◆ What the task asks:
Show each line of the data below in which "with" occurs.

** Opening Dataset entries block **

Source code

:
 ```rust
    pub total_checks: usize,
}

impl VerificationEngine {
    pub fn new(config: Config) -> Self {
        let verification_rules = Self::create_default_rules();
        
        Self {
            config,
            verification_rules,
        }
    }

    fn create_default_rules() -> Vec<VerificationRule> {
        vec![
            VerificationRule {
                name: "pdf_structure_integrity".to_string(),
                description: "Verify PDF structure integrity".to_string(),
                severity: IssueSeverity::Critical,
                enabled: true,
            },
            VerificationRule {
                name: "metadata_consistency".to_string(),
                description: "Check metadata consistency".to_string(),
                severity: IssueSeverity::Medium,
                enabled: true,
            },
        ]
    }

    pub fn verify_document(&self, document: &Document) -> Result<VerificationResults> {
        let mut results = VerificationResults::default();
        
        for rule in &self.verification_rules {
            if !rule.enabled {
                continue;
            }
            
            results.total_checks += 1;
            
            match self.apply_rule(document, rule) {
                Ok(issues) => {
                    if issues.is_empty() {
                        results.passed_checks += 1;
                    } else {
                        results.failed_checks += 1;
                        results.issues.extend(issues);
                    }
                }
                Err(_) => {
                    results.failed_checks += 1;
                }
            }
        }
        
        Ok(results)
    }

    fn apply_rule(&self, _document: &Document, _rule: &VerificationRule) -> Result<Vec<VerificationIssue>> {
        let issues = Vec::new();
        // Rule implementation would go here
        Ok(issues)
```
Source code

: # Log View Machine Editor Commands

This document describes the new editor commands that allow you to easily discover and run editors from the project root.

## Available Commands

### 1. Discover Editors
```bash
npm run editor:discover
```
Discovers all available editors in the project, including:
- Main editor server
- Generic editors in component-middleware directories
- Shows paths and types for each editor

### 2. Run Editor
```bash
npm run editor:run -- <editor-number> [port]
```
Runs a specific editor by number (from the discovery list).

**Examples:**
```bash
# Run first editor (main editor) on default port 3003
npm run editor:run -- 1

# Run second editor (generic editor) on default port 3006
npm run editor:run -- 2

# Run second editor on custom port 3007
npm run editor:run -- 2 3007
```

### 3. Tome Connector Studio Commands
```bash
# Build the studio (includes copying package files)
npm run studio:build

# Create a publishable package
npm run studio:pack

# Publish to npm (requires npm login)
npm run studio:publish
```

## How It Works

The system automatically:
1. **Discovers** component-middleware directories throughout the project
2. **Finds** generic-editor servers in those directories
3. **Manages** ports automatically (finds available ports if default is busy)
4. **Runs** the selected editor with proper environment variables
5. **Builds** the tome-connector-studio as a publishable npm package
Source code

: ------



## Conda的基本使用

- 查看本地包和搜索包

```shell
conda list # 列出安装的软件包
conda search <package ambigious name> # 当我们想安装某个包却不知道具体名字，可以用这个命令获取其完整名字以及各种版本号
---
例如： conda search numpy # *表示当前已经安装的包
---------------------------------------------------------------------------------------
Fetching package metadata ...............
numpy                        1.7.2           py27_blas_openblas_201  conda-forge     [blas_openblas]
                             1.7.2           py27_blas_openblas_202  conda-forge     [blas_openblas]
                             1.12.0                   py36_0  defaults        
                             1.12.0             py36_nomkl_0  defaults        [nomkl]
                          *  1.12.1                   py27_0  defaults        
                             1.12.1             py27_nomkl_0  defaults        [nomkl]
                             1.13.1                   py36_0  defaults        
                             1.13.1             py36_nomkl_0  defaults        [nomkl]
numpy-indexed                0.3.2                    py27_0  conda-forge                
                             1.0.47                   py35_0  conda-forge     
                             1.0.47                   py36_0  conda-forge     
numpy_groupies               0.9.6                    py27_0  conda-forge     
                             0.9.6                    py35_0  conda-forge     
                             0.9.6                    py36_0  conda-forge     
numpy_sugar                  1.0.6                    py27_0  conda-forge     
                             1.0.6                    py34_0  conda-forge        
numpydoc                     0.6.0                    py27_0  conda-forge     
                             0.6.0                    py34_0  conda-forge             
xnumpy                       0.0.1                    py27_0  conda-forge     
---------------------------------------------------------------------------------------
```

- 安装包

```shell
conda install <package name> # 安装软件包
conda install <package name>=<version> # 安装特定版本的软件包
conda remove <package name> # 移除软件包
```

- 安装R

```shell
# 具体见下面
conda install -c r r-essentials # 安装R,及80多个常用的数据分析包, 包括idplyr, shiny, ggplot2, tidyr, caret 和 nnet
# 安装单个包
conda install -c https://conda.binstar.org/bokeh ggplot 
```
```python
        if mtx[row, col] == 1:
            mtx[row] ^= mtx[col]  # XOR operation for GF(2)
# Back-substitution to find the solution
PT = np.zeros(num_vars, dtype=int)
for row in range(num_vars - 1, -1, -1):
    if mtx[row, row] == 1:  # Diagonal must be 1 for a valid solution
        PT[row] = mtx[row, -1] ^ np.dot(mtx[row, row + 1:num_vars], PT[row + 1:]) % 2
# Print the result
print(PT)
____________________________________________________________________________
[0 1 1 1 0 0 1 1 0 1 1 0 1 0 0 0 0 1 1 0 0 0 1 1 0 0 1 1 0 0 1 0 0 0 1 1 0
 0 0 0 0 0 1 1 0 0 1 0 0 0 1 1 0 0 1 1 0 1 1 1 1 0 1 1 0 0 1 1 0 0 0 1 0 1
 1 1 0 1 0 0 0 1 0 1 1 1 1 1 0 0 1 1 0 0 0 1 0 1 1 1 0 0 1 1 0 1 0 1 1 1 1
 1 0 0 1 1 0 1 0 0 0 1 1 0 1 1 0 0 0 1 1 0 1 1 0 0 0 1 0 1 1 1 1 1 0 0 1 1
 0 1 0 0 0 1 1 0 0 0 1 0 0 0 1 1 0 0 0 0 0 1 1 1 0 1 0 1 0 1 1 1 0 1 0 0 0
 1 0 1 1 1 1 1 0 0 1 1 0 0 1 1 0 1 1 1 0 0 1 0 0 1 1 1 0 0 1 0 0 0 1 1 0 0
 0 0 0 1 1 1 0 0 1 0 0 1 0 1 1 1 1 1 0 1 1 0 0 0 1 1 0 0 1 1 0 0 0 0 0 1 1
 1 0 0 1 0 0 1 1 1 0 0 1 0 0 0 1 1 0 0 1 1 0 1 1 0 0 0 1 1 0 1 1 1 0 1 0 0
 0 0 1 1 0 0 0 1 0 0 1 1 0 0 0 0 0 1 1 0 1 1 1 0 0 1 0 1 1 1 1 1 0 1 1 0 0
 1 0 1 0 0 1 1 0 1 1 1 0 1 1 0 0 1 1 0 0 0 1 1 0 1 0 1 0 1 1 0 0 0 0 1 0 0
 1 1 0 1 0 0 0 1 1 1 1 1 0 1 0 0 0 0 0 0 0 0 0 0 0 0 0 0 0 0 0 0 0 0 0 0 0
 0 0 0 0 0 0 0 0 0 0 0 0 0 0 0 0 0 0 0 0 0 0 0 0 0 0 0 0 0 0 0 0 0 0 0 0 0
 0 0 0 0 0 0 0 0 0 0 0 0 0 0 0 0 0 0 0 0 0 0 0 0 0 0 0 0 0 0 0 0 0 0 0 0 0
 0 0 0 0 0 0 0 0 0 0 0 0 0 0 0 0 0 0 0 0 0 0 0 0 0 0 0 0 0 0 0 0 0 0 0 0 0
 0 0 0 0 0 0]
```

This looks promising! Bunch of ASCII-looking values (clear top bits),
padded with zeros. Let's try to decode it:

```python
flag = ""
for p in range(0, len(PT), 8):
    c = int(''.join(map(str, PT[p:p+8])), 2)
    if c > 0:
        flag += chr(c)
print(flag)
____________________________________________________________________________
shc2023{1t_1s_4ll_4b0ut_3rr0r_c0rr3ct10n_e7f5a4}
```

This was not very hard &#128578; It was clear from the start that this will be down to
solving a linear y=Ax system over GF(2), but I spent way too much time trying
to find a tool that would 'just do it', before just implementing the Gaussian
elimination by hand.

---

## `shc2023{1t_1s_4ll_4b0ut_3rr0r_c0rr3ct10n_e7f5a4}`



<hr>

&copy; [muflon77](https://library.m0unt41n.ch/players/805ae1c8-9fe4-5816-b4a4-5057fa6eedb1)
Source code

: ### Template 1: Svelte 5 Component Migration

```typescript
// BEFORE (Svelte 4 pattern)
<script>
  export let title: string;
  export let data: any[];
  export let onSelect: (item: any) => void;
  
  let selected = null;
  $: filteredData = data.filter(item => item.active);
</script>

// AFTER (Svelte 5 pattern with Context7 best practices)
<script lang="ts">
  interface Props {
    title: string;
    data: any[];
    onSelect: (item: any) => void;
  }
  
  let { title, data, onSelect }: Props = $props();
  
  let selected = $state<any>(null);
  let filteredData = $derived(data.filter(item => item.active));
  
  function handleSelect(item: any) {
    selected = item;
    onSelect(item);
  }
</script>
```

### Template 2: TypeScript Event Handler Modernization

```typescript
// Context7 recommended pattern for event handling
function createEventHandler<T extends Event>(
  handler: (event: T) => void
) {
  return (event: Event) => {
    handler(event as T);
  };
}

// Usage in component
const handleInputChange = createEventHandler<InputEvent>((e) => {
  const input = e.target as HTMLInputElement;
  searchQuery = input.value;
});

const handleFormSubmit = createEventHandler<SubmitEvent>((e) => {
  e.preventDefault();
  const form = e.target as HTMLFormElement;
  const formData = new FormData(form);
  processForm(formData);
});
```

** Closing Dataset entries block **

◆ Expected output:
4. **Runs** the selected editor with proper environment variables
padded with zeros. Let's try to decode it:
// AFTER (Svelte 5 pattern with Context7 best practices)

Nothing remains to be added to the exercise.